On average, 25,000 cars are being converted to natural-gas fuel every month, according to the government. Overall, CNG has captured 16% of the automobile-fuels market, giving rise to a thriving local business in CNG vehicle-conversion and service-station equipment...
The government began promoting development of a CNG industry here in 1984 following the discovery of large natural-gas deposits in Neuquén province. A big move to the new fuel didn’t start until January 2002, however. That’s when local prices for gasoline and diesel—which are linked to international prices—rose 90% and 130%, respectively, amid a devaluation of Argentina’s peso...

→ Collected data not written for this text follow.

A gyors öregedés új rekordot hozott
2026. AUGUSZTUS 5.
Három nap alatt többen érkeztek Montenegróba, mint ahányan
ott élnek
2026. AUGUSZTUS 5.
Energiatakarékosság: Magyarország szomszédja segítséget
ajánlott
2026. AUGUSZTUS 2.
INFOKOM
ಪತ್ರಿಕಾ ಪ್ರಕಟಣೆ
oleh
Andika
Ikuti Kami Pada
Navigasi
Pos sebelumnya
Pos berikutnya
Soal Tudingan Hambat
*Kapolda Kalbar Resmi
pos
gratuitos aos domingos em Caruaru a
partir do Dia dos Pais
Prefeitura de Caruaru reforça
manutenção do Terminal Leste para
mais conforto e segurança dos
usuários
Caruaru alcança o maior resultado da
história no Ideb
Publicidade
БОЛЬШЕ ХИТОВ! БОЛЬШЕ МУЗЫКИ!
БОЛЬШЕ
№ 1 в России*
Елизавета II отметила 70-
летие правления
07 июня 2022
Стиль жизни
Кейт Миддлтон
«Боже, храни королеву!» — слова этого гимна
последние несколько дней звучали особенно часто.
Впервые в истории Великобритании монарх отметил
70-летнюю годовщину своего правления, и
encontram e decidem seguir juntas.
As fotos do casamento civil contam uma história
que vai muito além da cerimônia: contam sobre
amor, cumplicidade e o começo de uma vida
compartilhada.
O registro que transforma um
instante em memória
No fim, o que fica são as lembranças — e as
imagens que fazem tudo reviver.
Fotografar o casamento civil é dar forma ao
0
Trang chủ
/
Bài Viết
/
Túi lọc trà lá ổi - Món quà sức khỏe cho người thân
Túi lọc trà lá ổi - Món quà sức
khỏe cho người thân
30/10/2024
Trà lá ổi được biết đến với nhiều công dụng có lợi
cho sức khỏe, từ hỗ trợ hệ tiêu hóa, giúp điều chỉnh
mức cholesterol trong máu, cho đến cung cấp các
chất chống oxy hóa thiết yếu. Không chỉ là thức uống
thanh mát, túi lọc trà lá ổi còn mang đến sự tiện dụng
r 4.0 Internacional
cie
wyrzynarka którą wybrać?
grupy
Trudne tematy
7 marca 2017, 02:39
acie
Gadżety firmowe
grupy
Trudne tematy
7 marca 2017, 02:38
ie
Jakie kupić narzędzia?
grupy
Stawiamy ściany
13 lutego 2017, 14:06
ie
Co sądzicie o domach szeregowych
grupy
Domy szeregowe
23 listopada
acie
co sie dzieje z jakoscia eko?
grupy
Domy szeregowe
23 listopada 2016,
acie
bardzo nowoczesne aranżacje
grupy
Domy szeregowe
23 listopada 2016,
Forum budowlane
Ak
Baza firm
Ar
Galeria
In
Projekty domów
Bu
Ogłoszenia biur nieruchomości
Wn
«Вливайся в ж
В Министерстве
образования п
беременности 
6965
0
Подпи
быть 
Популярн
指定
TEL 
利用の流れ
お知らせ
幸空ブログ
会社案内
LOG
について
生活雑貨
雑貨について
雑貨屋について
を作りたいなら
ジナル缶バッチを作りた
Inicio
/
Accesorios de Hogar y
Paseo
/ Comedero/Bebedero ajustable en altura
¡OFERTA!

A key issue is whether the government will help promote expansion of CNG fuel for trucks and buses, which in Argentina are virtually all diesel powered. CNG advocates have been pressing for legislation that in their view would put their fuel on an equal footing with diesel, but they complain those efforts have been foiled by oil-industry opposition.
A more immediate question concerns the extent to which the government will allow natural-gas prices to rise. CNG advocates want and expect the government to allow a substantial increase this year in the price of natural gas at the wellhead, which stands at the peso equivalent of US$0.40 per million BTUs (about 27 cubic meters of natural gas) compared to the peso equivalent of US$1.20 for the same quantity before the devaluation. They warn that artificially low prices are discouraging investment in the CNG sector and thus could lead to natural-gas shortages.
Perhaps even more interested in higher natural-gas prices are CNG’s competitors—companies that focus on the refining and sales of petroleum-based fuels.